Cet anniversaire nous offre l’occasion de dresser un premier bilan de l’efficacité de l’action
internationale de lutte contre le changement climatique.
Après 10 ans d’existence, le Protocole de Kyoto a-t-il permis de réduire à un niveau
souhaitable les émissions mondiales de gaz à effet de serre ? A-t-il été, aux côtés de la
Convention Cadre Climat, à la hauteur pour permettre aux pays les plus vulnérables de
s’adapter aux effets néfastes du changement climatique ?
Rien n’est moins sûr. Et ce, alors que les impacts du changement climatique sont de plus en
plus prégnants, comme en témoigne le 4ème rapport du GIEC1 publié cette année.
Toutefois, ce traité a permis de valider, au niveau international, des objectifs chiffrés de
réduction des émissions de gaz à effet de serre. Il a également favorisé une conscience
croissante du phénomène du dérèglement climatique et de ses impacts au sein de la
Communauté internationale ainsi que de la société civile. En témoignent les nombreux
rapports publiés sur le sujet (rapports successifs du GIEC, inventaires nationaux des gaz à
effet de serre, rapport Stern etc.). Aujourd’hui, plus personne ne peut ignorer le problème du
changement climatique. Par ailleurs, pour l’application du Protocole, plusieurs
réglementations ont vu le jour, certes plus ou moins allantes, mais qui témoignent d’un
changement de cap dans la bonne direction.

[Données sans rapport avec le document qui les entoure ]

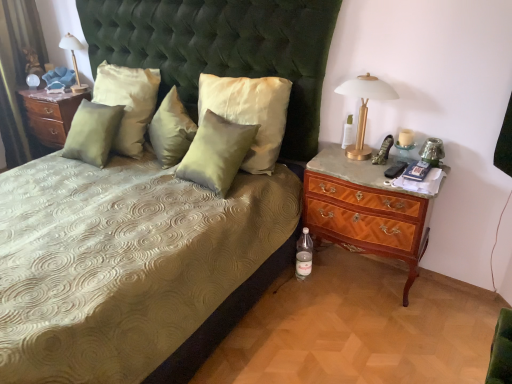
Identify the location of vacant area that is situated to the right of clear plastic bottle at lower right, the 1th bottle from the bottom. pyautogui.click(x=331, y=279).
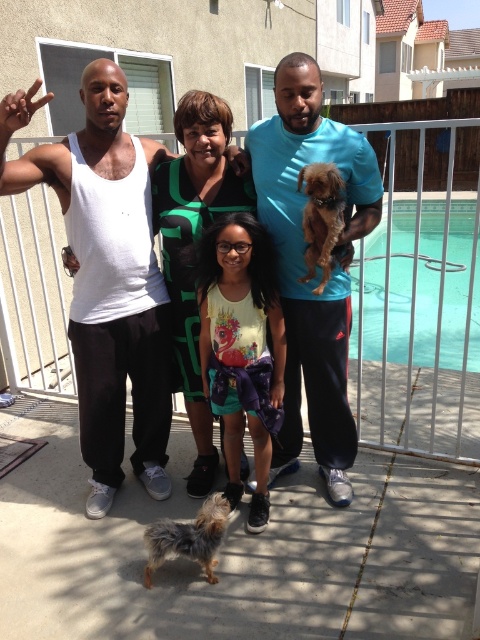
Question: Is the position of blue cotton shirt at center more distant than that of fluffy brown dog at lower left?

Choices:
 (A) yes
 (B) no

Answer: (A)

Question: Which of the following is the farthest from the observer?

Choices:
 (A) (477, 301)
 (B) (144, 449)
 (C) (340, 452)
 (D) (328, 211)

Answer: (A)

Question: Is clear glass pool at right wider than shaggy brown dog at lower center?

Choices:
 (A) no
 (B) yes

Answer: (B)

Question: Is yellow printed tank top at center behind clear glass pool at right?

Choices:
 (A) no
 (B) yes

Answer: (A)

Question: Which object is closer to the camera taking this photo?

Choices:
 (A) clear glass pool at right
 (B) fluffy brown dog at lower left
 (C) brown furry dog at center
 (D) shaggy brown dog at lower center

Answer: (B)

Question: Among these points, which one is farthest from the camera?

Choices:
 (A) (471, 364)
 (B) (202, 513)
 (C) (285, 451)
 (D) (238, 364)

Answer: (A)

Le nouveau traité "Kyoto Plus" devra intégrer des réductions beaucoup plus importantes
pour tenir compte des avertissements de plus en plus sérieux de la communauté
scientifique. Il devra réparer les problèmes sérieux posés par les textes présents, qui, sinon,
ne pourront que s'aggraver. Et enfin, plusieurs caractéristiques nouvelles doivent être
intégrées à grande échelle, comme l'adaptation des pays vulnérables, la mise en place d'un
régime élargi du Mécanisme de Développement Propre, des systèmes permettant de
stopper d'urgence la déforestation tropicale, et enfin et surtout d'intégrer les grands pays en
croissance forte dans une trajectoire d'émissions compatible avec la protection du climat. Il
ne s'agit donc pas de revenir sur les acquis souvent complexes obtenus dans le cycle de
négociation allant de Kyoto à Montréal, ou même de remettre en cause les grands principes
énoncés dans la Convention sur les Changements Climatiques signée à Rio. Mais l’heure
est venue de passer à la vitesse supérieure. La négociation d’une deuxième période
d’application du Protocole de Kyoto, qui devra débuter en 2012, nous en offre l’occasion.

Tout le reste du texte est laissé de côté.